The Data to Save Moms Act improves maternal health outcomes by enhancing data collection, supporting the maternity care workforce, and funding research to address disparities in maternal mortality and morbidity.
Tina Smith
Senator
MN
The Data to Save Moms Act aims to improve maternal health outcomes and reduce disparities by enhancing data collection, research, and public awareness. The bill authorizes grants to support the maternal health workforce, strengthen state and tribal maternal mortality review committees, and fund research at minority-serving institutions. Additionally, it mandates a comprehensive review of existing maternal health data and quality measures to develop actionable strategies for saving lives.

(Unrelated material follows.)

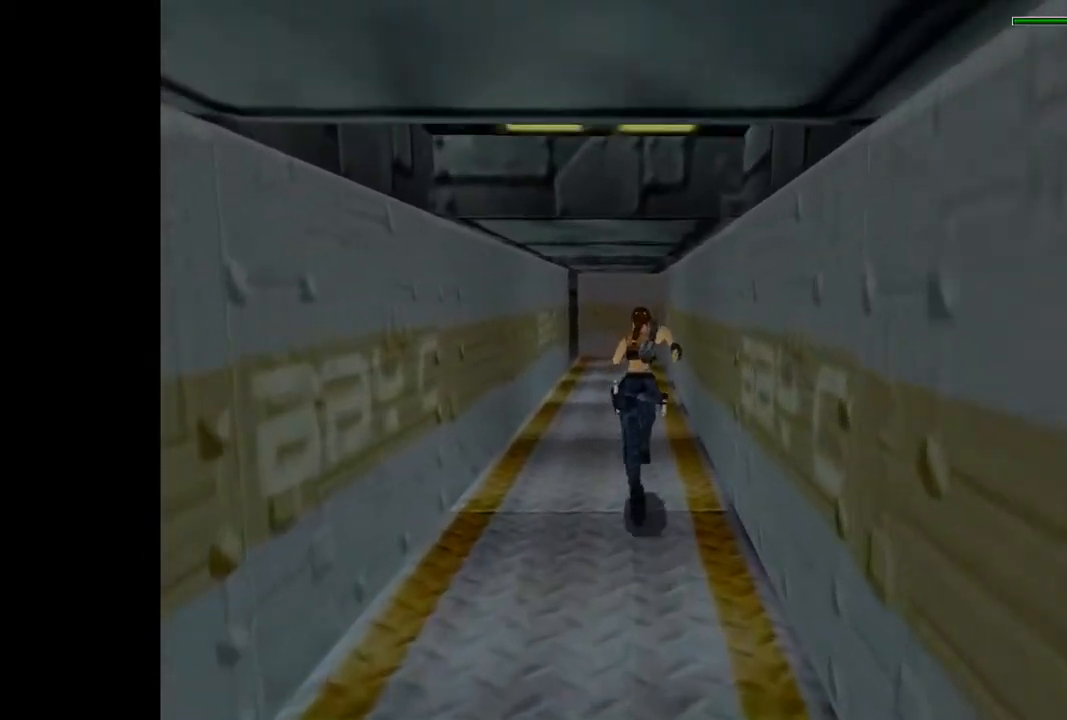
{"buttons": ["R2", "DPAD_UP"], "events": [[267, "DPAD_RIGHT", "up"]]}
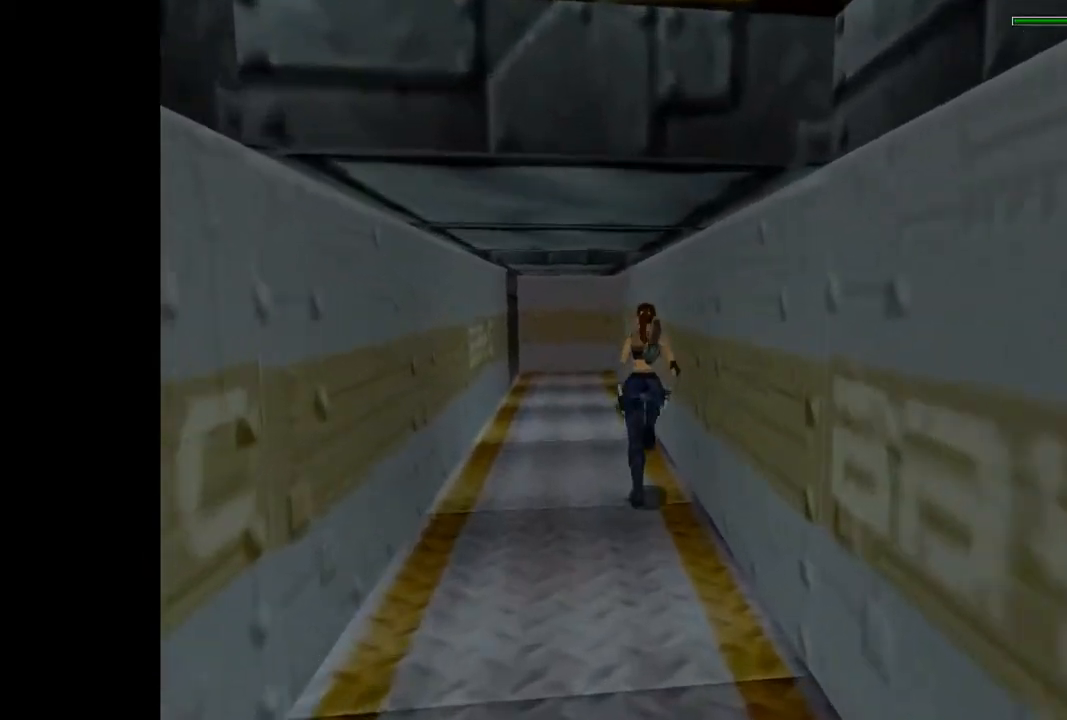
{"buttons": ["R2", "DPAD_UP"], "events": []}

Data to Save Moms Act: $50 Million Annual Investment in Maternal Health Research and Workforce Diversity
The Data to Save Moms Act is a comprehensive push to fix the maternal health crisis by overhauling how we track, study, and prevent pregnancy-related deaths. Starting in 2024, the bill authorizes $50 million annually through 2028 for the Department of Health and Human Services (HHS) to collect granular data on maternal mortality and 'severe maternal morbidity'—a term for life-threatening complications like organ failure or blood clots. This isn't just about counting numbers; the bill requires that data be broken down by race, age, and geography to pinpoint exactly where the system is failing. It also sets up a massive $10 million grant program specifically for state and tribal review committees to bring more non-medical community members, like doulas and family members of those lost, into the room where policy decisions are made.
Modernizing the Care Team
One of the biggest shifts here is the recognition that 'maternity care' involves more than just doctors in white coats. The bill specifically defines and funds the 'perinatal health workforce,' which includes doulas, lactation consultants, and community health workers (Section 7). For a parent-to-be, this could mean better access to culturally competent support that doesn't end the moment they leave the hospital. The legislation provides grants to train these providers and increase diversity in the field, aiming to ensure that the person helping you through labor or postpartum depression actually understands your background and lived experience.
Investigating the 'Why' Behind the Data
The bill moves beyond clinical charts to look at the 'social determinants' of health—the real-world factors like housing, transportation, and environmental conditions that impact a pregnancy. Section 3 requires state committees to review deaths related to suicide and substance use disorder up to one year after birth, acknowledging that the 'postpartum' period is a full 12-month journey, not just a six-week checkup. For families in American Indian and Alaska Native communities, Section 5 launches a dedicated three-year study to investigate why these populations face significantly higher risks, requiring a 12-member advisory group to ensure tribal voices lead the research rather than outside observers.
Accountability and Quality Control
To make sure this doesn't just result in a dusty report on a shelf, the bill tasks the Centers for Medicare & Medicaid Services (CMS) with a top-to-bottom review of how we measure 'quality' in maternity wards (Section 4). They’ll be looking at everything from how quickly death certificates are updated to whether hospital staff are trained to spot bias. For the average patient, this could eventually lead to more transparent hospital ratings and standardized care protocols. The bill also puts $10 million a year into minority-serving institutions—like HBCUs—to lead the research, ensuring that the communities most affected by maternal health disparities are the ones getting the funding to find the solutions.